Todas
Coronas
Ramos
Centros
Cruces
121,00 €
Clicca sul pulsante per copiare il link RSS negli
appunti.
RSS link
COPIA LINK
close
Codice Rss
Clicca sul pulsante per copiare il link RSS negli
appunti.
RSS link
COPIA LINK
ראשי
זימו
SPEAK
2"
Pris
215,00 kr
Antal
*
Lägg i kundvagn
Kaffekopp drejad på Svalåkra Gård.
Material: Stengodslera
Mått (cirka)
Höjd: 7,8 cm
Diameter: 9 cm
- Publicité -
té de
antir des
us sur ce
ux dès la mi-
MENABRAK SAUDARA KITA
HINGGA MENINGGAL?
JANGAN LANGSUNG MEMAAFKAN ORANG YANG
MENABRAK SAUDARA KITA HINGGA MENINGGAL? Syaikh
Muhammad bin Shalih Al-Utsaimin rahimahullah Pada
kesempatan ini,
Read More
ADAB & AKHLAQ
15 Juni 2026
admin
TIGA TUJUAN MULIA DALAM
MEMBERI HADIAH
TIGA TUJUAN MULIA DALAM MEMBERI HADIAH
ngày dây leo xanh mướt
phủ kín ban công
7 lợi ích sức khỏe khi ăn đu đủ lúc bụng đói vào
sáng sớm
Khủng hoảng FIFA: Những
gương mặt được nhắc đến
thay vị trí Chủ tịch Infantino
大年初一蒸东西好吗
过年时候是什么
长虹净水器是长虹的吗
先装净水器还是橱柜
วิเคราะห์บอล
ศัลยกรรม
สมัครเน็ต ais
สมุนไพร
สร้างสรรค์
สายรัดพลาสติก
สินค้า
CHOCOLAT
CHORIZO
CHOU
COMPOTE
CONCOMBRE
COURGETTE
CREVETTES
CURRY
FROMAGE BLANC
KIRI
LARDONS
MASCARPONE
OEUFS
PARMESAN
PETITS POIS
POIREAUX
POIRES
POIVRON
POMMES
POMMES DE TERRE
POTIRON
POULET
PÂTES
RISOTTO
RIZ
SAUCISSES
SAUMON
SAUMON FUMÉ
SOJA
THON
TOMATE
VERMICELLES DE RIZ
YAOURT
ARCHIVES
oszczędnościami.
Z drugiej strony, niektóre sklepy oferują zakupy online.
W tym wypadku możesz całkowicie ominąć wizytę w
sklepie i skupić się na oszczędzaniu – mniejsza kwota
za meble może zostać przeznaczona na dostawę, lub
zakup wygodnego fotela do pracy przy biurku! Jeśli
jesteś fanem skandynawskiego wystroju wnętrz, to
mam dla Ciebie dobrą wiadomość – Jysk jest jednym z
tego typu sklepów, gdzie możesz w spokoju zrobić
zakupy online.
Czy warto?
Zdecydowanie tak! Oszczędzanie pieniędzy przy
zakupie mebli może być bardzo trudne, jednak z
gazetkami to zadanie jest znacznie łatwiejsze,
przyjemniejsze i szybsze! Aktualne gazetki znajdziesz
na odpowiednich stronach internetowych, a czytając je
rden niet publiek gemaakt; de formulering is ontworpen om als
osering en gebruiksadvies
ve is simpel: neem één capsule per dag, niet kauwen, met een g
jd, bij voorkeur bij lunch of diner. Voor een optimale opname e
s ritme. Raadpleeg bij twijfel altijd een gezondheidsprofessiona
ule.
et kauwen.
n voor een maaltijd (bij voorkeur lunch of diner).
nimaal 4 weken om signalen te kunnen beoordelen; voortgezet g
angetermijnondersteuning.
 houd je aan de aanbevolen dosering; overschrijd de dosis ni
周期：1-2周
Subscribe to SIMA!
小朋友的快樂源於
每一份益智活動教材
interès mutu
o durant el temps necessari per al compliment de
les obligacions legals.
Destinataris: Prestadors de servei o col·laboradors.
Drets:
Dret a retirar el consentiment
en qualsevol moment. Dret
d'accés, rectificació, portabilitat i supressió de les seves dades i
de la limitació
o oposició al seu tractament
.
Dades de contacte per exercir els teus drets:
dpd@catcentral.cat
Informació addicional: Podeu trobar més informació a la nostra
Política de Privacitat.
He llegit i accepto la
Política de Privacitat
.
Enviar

^^^^

> Task description:
Can you rewrite the lines from the beginning of the entries through the line containing "gương mặt được nhắc đến", inclusive, as a numbered list with blank lines left out?

> Answer box:
1. Todas
2. Coronas
3. Ramos
4. Centros
5. Cruces
6. 121,00 €
7. Clicca sul pulsante per copiare il link RSS negli
8. appunti.
9. RSS link
10. COPIA LINK
11. close
12. Codice Rss
13. Clicca sul pulsante per copiare il link RSS negli
14. appunti.
15. RSS link
16. COPIA LINK
17. ראשי
18. זימו
19. SPEAK
20. 2"
21. Pris
22. 215,00 kr
23. Antal
24. *
25. Lägg i kundvagn
26. Kaffekopp drejad på Svalåkra Gård.
27. Material: Stengodslera
28. Mått (cirka)
29. Höjd: 7,8 cm
30. Diameter: 9 cm
31. - Publicité -
32. té de
33. antir des
34. us sur ce
35. ux dès la mi-
36. MENABRAK SAUDARA KITA
37. HINGGA MENINGGAL?
38. JANGAN LANGSUNG MEMAAFKAN ORANG YANG
39. MENABRAK SAUDARA KITA HINGGA MENINGGAL? Syaikh
40. Muhammad bin Shalih Al-Utsaimin rahimahullah Pada
41. kesempatan ini,
42. Read More
43. ADAB & AKHLAQ
44. 15 Juni 2026
45. admin
46. TIGA TUJUAN MULIA DALAM
47. MEMBERI HADIAH
48. TIGA TUJUAN MULIA DALAM MEMBERI HADIAH
49. ngày dây leo xanh mướt
50. phủ kín ban công
51. 7 lợi ích sức khỏe khi ăn đu đủ lúc bụng đói vào
52. sáng sớm
53. Khủng hoảng FIFA: Những
54. gương mặt được nhắc đến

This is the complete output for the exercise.